■ Your objective ■
Below are entries; copy exactly, and only, the lines from the one containing "Hermes mini pop H 黑/玫瑰金項鍊📦" through their final line, leaving out pictures.

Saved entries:
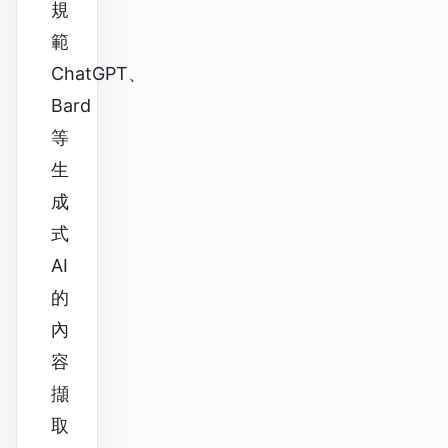
規
範
ChatGPT、
Bard
等
生
成
式
AI
的
內
容
擷
取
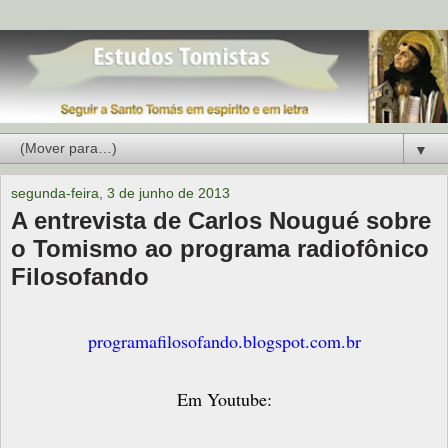
▼
segunda-feira, 3 de junho de 2013
A entrevista de Carlos Nougué sobre
o Tomismo ao programa radiofônico
Filosofando
programafilosofando.blogspot.com.br
Em Youtube:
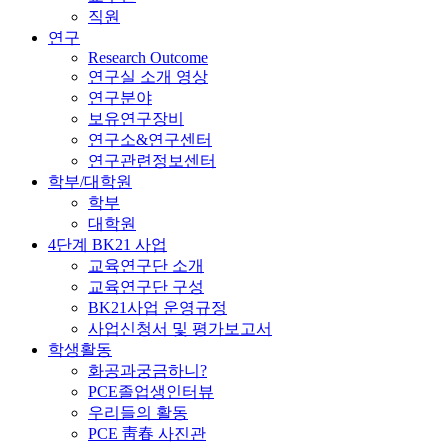
직원
연구
Research Outcome
연구실 소개 영상
연구분야
보유연구장비
연구소&연구센터
연구관련정보센터
학부/대학원
학부
대학원
4단계 BK21 사업
교육연구단 소개
교육연구단 구성
BK21사업 운영규정
사업신청서 및 평가보고서
학생활동
화공과궁금하니?
PCE졸업생인터뷰
우리들의 활동
PCE 靑春 사진관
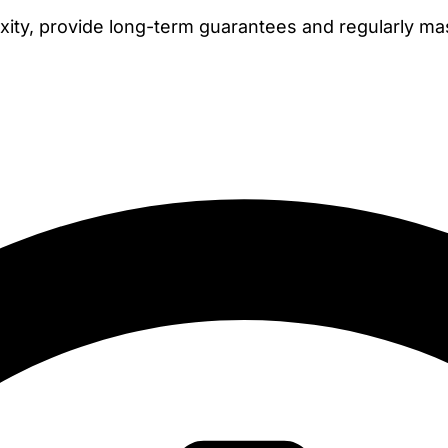
xity, provide long-term guarantees and regularly ma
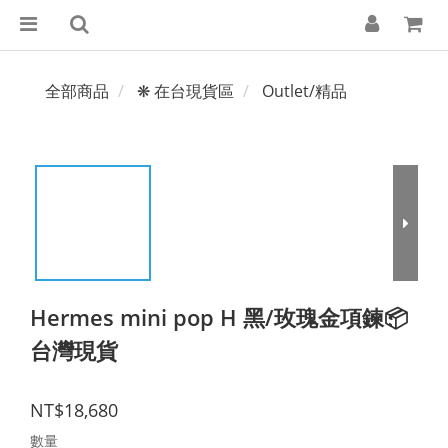
全部商品
❋ 在台現貨區
Outlet/精品
Hermes mini pop H 黑/玫瑰金項鍊📦
台灣現貨
NT$18,680
數量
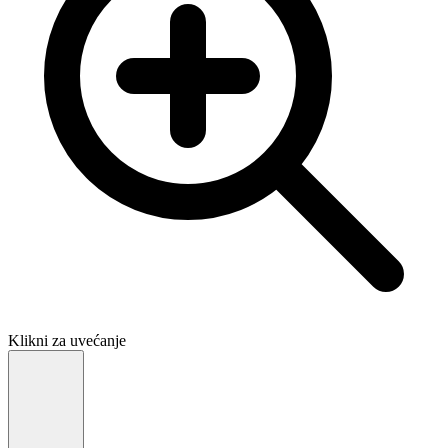
Klikni za uvećanje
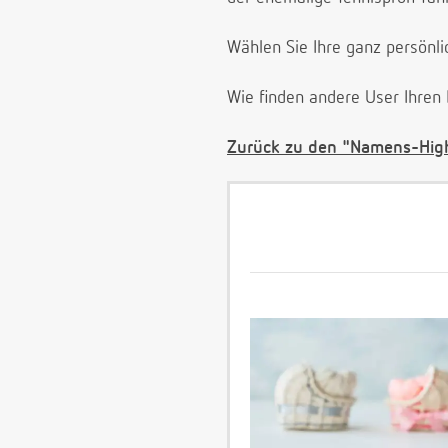
Wählen Sie Ihre ganz persönl
Wie finden andere User Ihren
Zurück zu den "Namens-High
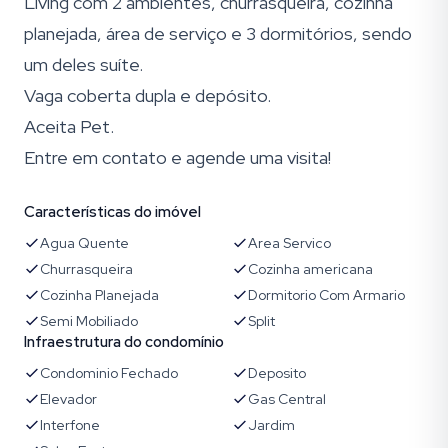
Living com 2 ambientes, churrasqueira, cozinha
planejada, área de serviço e 3 dormitórios, sendo
um deles suíte.
Vaga coberta dupla e depósito.
Aceita Pet.
Entre em contato e agende uma visita!
Características do imóvel
Agua Quente
Area Servico
Churrasqueira
Cozinha americana
Cozinha Planejada
Dormitorio Com Armario
Semi Mobiliado
Split
Infraestrutura do condomínio
Condominio Fechado
Deposito
Elevador
Gas Central
Interfone
Jardim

■ Exercise output ■
Hermes mini pop H 黑/玫瑰金項鍊📦
台灣現貨
NT$18,680
數量
Klikni za uvećanje
Wählen Sie Ihre ganz persönl
Wie finden andere User Ihren
Zurück zu den "Namens-High
Living com 2 ambientes, churrasqueira, cozinha
planejada, área de serviço e 3 dormitórios, sendo
um deles suíte.
Vaga coberta dupla e depósito.
Aceita Pet.
Entre em contato e agende uma visita!
Características do imóvel
Agua Quente
Area Servico
Churrasqueira
Cozinha americana
Cozinha Planejada
Dormitorio Com Armario
Semi Mobiliado
Split
Infraestrutura do condomínio
Condominio Fechado
Deposito
Elevador
Gas Central
Interfone
Jardim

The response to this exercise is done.